Government proposes cap on renewable revenues

Certain renewable energy generators face a cap on revenue with the government’s proposed Cost-Plus Revenue Limit in the new Energy Prices Bill.

Set to be introduced in 2023, the Cost-Plus Revenue Limit will apply to renewable generators outside of the fixed-price Contracts for Difference (CfD) scheme and will consider whether it will apply to nuclear and biomass generation.

The government has not set the limit but is considering ‘pre-crisis expectations for wholesale prices’, nor has it specified how long the temporary measure would be in place for in England and Wales.

According to the Department for Business, Energy and Industrial Strategy (BEIS), the limit is intended to ‘sever the link between high global gas prices and the cost of low-carbon electricity’, which has risen in line with the cost of gas due to the war in Ukraine.  

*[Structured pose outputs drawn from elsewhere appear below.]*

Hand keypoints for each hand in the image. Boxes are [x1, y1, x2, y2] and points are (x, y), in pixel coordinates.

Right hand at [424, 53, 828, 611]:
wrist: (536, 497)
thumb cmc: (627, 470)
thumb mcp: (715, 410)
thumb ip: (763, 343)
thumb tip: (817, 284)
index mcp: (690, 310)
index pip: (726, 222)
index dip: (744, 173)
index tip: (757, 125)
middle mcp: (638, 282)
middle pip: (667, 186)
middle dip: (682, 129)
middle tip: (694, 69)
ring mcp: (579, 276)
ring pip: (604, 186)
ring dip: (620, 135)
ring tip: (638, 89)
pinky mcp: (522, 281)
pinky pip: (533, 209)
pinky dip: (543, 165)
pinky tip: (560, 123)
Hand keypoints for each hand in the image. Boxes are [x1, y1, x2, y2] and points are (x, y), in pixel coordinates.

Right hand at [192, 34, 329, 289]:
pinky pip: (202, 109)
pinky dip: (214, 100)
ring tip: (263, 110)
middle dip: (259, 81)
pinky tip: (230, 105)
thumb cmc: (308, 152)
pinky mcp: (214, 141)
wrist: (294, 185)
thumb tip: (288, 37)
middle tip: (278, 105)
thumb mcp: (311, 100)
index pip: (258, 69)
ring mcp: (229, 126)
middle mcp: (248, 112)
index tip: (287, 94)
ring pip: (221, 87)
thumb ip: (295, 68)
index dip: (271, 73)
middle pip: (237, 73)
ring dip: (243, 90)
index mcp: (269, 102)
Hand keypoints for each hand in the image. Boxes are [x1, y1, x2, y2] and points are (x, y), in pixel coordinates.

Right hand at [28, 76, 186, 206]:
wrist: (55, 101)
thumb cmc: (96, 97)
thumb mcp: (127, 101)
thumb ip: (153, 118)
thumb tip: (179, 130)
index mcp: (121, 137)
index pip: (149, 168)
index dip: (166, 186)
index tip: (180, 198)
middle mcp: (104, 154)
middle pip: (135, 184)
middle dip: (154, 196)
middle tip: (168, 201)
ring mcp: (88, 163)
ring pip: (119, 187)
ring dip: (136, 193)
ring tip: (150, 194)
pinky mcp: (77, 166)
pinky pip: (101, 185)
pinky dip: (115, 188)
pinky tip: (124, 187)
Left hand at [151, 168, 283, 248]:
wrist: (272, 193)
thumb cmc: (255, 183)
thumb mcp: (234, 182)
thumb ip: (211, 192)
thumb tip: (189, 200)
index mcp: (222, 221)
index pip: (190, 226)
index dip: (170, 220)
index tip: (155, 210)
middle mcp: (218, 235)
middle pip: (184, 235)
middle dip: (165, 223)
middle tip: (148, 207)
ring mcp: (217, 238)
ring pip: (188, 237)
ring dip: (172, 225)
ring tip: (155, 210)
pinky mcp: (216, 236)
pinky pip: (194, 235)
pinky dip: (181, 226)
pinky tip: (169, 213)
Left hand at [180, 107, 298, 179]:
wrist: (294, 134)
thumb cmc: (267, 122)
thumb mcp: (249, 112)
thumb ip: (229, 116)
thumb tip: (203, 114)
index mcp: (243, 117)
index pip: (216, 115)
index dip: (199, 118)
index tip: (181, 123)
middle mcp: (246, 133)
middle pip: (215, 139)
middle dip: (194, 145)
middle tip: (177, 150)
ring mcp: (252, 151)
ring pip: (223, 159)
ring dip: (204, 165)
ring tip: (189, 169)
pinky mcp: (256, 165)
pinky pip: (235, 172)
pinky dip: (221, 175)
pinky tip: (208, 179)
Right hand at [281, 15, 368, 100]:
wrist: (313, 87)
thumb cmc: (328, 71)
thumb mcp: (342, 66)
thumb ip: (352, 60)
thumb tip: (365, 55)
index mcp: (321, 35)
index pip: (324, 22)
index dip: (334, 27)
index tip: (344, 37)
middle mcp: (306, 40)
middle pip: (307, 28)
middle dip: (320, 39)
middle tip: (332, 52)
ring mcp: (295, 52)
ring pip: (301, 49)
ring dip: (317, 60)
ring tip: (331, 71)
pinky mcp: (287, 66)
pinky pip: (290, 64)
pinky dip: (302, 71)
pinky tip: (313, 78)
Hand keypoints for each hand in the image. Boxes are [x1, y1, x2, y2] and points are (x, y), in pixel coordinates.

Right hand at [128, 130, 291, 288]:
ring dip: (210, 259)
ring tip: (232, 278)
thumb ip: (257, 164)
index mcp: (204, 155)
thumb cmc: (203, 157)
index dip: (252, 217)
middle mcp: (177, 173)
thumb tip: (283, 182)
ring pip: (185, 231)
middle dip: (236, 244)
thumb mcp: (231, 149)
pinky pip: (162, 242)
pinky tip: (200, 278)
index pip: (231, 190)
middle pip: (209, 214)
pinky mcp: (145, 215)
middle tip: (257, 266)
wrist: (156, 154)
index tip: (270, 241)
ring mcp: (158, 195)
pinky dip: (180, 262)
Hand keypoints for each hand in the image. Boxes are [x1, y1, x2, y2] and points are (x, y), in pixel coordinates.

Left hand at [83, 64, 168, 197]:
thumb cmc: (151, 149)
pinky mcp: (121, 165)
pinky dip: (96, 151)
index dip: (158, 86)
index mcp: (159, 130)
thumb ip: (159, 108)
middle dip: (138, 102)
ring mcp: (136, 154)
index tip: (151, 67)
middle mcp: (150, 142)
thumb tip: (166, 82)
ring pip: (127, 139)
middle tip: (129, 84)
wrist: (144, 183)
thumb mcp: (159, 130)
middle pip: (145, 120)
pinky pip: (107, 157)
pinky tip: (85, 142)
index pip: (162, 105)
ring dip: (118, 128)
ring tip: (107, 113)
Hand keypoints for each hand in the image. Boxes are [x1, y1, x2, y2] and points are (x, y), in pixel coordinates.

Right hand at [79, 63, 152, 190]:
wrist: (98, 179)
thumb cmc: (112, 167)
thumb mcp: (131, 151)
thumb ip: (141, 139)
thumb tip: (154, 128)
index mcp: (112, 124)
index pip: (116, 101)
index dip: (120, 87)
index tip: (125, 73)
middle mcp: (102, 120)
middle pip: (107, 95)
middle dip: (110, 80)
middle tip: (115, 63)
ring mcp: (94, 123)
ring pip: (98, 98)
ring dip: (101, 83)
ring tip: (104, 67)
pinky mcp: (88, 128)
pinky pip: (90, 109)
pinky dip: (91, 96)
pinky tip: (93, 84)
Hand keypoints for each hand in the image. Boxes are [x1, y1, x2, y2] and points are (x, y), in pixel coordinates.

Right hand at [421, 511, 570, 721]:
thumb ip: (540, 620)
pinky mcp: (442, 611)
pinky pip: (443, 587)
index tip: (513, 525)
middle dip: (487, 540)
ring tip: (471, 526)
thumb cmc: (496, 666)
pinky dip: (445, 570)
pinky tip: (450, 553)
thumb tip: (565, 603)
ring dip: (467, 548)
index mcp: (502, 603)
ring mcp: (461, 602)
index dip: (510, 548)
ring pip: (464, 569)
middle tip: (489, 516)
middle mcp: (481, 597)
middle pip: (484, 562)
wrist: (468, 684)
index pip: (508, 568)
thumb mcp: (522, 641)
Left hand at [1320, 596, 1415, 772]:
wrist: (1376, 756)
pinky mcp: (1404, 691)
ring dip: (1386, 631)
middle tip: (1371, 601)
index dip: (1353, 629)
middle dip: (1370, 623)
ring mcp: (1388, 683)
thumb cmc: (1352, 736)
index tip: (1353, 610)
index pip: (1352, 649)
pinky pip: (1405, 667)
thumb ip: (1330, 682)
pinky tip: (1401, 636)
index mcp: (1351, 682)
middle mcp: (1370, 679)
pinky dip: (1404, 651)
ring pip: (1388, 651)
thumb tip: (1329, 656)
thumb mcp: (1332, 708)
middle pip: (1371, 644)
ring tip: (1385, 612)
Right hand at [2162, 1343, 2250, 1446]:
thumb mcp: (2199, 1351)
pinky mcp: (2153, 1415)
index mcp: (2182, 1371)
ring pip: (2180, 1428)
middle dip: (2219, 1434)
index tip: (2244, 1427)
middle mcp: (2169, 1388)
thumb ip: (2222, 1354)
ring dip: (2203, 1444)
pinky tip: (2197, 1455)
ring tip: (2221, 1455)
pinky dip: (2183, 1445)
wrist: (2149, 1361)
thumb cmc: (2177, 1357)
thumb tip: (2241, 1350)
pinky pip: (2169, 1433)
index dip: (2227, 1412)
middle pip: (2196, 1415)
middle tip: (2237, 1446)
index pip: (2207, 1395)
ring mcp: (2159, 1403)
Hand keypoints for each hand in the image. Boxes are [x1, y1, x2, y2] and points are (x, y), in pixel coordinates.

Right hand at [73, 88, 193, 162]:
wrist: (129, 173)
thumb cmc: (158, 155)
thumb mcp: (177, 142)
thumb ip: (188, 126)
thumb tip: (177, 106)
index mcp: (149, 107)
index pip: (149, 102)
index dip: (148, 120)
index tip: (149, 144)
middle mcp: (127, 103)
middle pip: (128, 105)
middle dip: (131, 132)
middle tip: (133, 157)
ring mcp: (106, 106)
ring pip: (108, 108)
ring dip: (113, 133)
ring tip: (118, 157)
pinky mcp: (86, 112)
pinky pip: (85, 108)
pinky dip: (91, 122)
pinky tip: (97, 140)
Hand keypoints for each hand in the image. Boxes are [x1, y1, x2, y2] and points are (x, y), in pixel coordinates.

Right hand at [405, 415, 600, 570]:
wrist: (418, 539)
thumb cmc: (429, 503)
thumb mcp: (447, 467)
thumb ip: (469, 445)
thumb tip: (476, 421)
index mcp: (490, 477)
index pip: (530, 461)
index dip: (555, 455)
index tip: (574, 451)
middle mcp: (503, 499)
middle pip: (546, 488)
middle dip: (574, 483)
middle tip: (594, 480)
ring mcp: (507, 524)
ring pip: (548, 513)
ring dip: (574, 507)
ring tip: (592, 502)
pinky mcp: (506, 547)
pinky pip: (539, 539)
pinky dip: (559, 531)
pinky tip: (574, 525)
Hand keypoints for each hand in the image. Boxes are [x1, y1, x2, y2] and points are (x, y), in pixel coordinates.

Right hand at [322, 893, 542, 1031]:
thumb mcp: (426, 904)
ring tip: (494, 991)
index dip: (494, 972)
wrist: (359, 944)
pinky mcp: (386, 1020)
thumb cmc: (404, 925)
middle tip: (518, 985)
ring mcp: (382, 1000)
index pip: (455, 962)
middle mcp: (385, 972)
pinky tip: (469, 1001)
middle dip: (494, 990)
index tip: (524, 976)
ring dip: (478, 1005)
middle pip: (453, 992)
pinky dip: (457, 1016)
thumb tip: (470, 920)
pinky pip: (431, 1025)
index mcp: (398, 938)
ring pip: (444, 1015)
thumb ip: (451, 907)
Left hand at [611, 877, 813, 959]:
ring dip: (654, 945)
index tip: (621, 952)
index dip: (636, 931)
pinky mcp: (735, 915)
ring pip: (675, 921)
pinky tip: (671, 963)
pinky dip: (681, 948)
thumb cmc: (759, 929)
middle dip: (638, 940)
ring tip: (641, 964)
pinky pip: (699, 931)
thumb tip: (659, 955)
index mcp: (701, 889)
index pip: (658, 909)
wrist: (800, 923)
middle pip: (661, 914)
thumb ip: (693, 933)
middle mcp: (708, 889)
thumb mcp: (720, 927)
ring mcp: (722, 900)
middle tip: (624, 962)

“The government needs to be really careful about who it targets with any windfall tax,” commented Sarah Merrick, CEO of Ripple, a company that helps people buy shares in wind farms. “What this new tax must not do is discourage community or consumer ownership in any way.”

Commenting on the Energy Prices Bill, RenewableUK’s CEO Dan McGrail said: “A price cap acting as a 100 per cent windfall tax on renewables’ revenue above a certain level, while excess oil and gas profits are taxed at 25 per cent, risks skewing investment towards the fossil fuels that have caused this energy crisis.

“This decade we need to attract £175bn of investment in secure, domestic wind power and we can already see the investor concerns over the fragmented approach the EU is taking to price caps. Industry will continue to work with government on policies to help cut consumer bills and safeguard investment. As such, to limit the negative impacts, it is essential that a cap is set at a level that doesn’t make the UK less attractive to investors than the EU, is technology neutral and has a clear sunset clause in place.”

McGrail added that many wind generators sell their power a year or more in advance at prices that are a fraction of high market prices being set by gas.

“These hedging arrangements for wind power will help to keep electricity prices lower for consumers this winter, and the price cap must not undermine these arrangements,” he said.